Requisitos da tarefa —
Retorne sem nenhuma alteração as linhas dos dados, começando pela primeira e parando depois da linha que contém "Fecha de aprobación", incluída esta.

Conteúdo transcrito das páginas —
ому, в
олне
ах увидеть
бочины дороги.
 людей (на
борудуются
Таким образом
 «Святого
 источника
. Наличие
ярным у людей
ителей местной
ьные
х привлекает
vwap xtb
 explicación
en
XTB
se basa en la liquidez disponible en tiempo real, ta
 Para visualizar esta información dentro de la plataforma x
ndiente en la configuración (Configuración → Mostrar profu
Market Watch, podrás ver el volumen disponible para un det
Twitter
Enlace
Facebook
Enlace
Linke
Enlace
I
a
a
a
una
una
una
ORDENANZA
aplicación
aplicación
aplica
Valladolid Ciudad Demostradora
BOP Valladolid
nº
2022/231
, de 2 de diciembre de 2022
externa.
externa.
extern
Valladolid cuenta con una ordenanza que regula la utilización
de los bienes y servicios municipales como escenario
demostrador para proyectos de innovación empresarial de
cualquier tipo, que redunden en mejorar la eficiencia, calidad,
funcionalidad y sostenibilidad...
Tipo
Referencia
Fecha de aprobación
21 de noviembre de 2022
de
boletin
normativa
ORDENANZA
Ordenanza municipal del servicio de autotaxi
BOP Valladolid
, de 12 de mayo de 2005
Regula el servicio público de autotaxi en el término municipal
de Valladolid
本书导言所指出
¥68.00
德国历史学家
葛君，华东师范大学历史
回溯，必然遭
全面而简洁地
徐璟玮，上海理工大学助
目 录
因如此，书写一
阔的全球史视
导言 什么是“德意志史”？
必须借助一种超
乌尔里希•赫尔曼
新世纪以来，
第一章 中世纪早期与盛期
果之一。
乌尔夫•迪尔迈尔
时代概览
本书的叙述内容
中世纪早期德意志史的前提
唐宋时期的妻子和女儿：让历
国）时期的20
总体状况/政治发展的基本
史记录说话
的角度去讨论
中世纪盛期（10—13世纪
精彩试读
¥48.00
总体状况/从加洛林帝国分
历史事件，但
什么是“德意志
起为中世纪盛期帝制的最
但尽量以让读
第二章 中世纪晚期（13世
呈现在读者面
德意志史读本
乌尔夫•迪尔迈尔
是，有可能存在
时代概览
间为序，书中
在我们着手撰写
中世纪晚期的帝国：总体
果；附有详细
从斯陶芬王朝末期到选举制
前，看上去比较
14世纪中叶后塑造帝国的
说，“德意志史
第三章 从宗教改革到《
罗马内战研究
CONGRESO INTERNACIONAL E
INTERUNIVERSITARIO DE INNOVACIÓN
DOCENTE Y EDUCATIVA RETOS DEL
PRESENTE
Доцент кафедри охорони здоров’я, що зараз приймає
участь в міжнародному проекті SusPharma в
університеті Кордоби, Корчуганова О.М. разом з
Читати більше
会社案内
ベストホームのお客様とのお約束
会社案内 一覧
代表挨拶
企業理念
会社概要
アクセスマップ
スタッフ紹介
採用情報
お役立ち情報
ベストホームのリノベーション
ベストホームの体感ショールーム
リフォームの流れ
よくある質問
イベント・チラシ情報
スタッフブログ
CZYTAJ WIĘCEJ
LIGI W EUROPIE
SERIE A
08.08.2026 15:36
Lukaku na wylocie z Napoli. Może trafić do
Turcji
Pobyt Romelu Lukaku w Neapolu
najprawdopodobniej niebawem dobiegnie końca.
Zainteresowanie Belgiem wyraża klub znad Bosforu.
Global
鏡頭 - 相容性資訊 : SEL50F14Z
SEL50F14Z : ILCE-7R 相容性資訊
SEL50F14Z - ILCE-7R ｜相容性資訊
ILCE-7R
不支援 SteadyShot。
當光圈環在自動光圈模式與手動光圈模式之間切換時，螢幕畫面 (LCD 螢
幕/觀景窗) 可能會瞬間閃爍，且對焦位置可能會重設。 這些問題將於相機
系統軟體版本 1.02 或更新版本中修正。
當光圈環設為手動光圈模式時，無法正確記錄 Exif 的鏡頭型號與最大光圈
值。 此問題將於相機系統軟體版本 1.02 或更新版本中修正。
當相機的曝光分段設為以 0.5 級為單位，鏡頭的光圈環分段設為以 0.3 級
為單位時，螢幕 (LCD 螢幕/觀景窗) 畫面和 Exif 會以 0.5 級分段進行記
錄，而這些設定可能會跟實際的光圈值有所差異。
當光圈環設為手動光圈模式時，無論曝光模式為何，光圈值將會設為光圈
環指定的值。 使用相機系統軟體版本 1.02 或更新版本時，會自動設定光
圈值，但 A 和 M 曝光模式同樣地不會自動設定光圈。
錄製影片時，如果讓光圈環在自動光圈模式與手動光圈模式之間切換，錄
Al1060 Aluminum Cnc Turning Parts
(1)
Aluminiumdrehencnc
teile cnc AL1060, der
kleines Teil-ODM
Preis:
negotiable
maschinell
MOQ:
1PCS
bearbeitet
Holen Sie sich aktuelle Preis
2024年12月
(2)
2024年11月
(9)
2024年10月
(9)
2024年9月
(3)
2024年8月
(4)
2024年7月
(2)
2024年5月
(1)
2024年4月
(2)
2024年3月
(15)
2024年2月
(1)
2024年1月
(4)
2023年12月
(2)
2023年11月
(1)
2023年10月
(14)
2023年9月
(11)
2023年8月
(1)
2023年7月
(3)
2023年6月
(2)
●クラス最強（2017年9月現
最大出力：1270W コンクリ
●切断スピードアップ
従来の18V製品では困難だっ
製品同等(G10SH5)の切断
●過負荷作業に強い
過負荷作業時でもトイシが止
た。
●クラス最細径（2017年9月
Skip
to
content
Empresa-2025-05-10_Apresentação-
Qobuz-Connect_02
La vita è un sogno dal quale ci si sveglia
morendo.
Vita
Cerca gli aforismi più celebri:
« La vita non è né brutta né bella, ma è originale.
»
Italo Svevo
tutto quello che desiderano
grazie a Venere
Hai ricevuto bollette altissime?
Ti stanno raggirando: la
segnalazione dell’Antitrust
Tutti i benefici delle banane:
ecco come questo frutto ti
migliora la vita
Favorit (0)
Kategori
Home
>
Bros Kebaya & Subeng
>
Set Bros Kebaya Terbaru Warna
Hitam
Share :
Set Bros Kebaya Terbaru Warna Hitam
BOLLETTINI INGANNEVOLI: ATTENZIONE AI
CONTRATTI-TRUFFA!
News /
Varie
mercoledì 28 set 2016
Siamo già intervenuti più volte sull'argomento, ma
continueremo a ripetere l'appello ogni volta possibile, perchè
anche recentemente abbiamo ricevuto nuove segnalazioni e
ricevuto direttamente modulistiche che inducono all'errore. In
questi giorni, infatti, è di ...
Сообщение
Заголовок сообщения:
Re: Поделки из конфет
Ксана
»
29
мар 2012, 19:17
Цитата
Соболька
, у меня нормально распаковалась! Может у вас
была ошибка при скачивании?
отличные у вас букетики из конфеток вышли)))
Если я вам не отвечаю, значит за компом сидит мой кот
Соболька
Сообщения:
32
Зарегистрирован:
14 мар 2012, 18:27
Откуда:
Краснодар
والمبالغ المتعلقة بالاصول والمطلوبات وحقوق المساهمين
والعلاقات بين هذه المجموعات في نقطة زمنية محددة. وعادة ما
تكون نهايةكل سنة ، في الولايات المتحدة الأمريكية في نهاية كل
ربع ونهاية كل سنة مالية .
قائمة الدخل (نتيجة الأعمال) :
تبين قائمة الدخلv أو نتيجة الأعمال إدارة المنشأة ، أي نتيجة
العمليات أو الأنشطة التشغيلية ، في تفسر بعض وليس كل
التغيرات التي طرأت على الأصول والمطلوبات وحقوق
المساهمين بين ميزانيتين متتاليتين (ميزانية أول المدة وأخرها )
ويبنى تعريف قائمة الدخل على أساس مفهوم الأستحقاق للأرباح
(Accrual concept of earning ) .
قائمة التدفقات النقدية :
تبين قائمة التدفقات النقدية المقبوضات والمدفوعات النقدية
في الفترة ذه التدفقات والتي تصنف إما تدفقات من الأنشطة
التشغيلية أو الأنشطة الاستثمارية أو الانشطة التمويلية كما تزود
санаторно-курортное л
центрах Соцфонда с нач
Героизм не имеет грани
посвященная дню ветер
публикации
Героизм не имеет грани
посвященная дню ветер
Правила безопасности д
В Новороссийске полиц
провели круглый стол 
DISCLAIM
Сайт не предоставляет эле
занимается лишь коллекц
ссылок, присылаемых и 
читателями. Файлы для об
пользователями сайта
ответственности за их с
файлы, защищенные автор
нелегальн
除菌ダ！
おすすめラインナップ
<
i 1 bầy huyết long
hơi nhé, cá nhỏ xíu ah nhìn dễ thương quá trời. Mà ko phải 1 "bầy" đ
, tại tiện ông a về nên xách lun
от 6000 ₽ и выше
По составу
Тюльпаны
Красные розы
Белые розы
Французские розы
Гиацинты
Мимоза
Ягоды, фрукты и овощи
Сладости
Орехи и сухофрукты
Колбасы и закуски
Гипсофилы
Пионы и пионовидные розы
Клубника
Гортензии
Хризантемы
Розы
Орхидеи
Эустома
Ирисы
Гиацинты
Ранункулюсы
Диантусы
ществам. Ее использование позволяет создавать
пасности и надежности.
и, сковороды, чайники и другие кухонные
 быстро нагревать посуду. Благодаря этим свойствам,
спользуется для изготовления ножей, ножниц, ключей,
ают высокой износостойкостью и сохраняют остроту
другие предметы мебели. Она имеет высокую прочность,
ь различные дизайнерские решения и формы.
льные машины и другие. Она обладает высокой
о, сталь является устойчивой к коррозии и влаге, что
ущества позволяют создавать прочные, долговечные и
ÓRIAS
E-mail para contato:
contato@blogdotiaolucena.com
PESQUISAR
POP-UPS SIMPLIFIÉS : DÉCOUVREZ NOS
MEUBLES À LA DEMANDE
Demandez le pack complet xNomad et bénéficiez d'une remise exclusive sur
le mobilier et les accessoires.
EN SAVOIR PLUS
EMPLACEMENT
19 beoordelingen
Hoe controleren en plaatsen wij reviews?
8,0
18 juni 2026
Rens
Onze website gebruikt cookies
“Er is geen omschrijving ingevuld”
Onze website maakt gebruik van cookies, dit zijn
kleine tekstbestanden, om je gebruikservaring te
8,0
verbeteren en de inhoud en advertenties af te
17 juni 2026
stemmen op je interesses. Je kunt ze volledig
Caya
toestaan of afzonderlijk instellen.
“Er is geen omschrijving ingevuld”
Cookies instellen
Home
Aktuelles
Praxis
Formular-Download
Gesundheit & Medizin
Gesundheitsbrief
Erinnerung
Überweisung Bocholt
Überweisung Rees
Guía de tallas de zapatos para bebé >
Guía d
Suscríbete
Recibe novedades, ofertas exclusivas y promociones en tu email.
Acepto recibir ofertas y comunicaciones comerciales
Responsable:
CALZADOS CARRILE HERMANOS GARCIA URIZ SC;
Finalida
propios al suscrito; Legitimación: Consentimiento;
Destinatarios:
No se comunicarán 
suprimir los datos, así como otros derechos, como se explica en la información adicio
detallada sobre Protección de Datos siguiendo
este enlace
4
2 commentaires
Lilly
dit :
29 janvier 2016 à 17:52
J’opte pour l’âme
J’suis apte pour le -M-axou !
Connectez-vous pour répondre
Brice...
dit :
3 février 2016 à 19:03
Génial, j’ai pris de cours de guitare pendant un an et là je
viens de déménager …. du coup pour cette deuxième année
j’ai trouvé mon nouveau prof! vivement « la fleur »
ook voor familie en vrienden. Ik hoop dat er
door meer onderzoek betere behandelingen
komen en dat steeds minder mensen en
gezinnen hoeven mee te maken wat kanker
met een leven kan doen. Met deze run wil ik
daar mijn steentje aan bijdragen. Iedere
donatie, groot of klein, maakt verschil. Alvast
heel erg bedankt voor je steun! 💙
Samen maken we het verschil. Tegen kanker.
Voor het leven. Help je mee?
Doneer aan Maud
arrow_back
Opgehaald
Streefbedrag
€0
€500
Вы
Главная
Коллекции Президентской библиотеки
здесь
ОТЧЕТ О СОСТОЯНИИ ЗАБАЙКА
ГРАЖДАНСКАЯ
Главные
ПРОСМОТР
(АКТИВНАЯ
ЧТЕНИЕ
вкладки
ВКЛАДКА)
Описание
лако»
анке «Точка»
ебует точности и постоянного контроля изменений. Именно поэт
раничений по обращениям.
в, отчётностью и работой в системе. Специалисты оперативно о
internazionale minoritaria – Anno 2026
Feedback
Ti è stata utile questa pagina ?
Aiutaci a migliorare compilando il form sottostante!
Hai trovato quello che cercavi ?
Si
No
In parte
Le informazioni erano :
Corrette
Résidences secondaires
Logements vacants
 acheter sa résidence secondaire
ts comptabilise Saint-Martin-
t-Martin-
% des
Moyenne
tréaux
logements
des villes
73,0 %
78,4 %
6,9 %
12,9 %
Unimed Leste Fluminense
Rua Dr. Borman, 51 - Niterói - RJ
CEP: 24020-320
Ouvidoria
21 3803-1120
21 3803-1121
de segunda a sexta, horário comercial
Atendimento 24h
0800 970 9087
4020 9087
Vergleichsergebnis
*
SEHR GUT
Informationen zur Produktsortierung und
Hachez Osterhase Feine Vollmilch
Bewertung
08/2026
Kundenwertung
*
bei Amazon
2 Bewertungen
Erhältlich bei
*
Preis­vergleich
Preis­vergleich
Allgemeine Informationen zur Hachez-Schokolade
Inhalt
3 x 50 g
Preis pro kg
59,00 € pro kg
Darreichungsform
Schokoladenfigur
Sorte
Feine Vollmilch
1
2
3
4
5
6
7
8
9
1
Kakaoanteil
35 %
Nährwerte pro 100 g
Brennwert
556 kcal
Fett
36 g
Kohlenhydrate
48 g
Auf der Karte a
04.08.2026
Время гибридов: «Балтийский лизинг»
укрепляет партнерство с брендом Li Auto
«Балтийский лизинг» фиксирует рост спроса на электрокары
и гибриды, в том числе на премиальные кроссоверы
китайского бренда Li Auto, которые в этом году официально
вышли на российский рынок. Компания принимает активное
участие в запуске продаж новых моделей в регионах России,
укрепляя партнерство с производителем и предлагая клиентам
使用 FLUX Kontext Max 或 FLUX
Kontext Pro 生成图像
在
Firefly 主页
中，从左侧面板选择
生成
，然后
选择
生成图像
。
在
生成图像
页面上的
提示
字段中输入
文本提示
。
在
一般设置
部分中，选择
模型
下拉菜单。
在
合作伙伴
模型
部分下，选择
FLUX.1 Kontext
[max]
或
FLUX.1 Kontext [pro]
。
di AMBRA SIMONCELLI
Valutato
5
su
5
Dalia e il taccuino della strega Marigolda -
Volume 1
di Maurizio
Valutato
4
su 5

Resposta escrita —
ому, в
олне
ах увидеть
бочины дороги.
 людей (на
борудуются
Таким образом
 «Святого
 источника
. Наличие
ярным у людей
ителей местной
ьные
х привлекает
vwap xtb
 explicación
en
XTB
se basa en la liquidez disponible en tiempo real, ta
 Para visualizar esta información dentro de la plataforma x
ndiente en la configuración (Configuración → Mostrar profu
Market Watch, podrás ver el volumen disponible para un det
Twitter
Enlace
Facebook
Enlace
Linke
Enlace
I
a
a
a
una
una
una
ORDENANZA
aplicación
aplicación
aplica
Valladolid Ciudad Demostradora
BOP Valladolid
nº
2022/231
, de 2 de diciembre de 2022
externa.
externa.
extern
Valladolid cuenta con una ordenanza que regula la utilización
de los bienes y servicios municipales como escenario
demostrador para proyectos de innovación empresarial de
cualquier tipo, que redunden en mejorar la eficiencia, calidad,
funcionalidad y sostenibilidad...
Tipo
Referencia
Fecha de aprobación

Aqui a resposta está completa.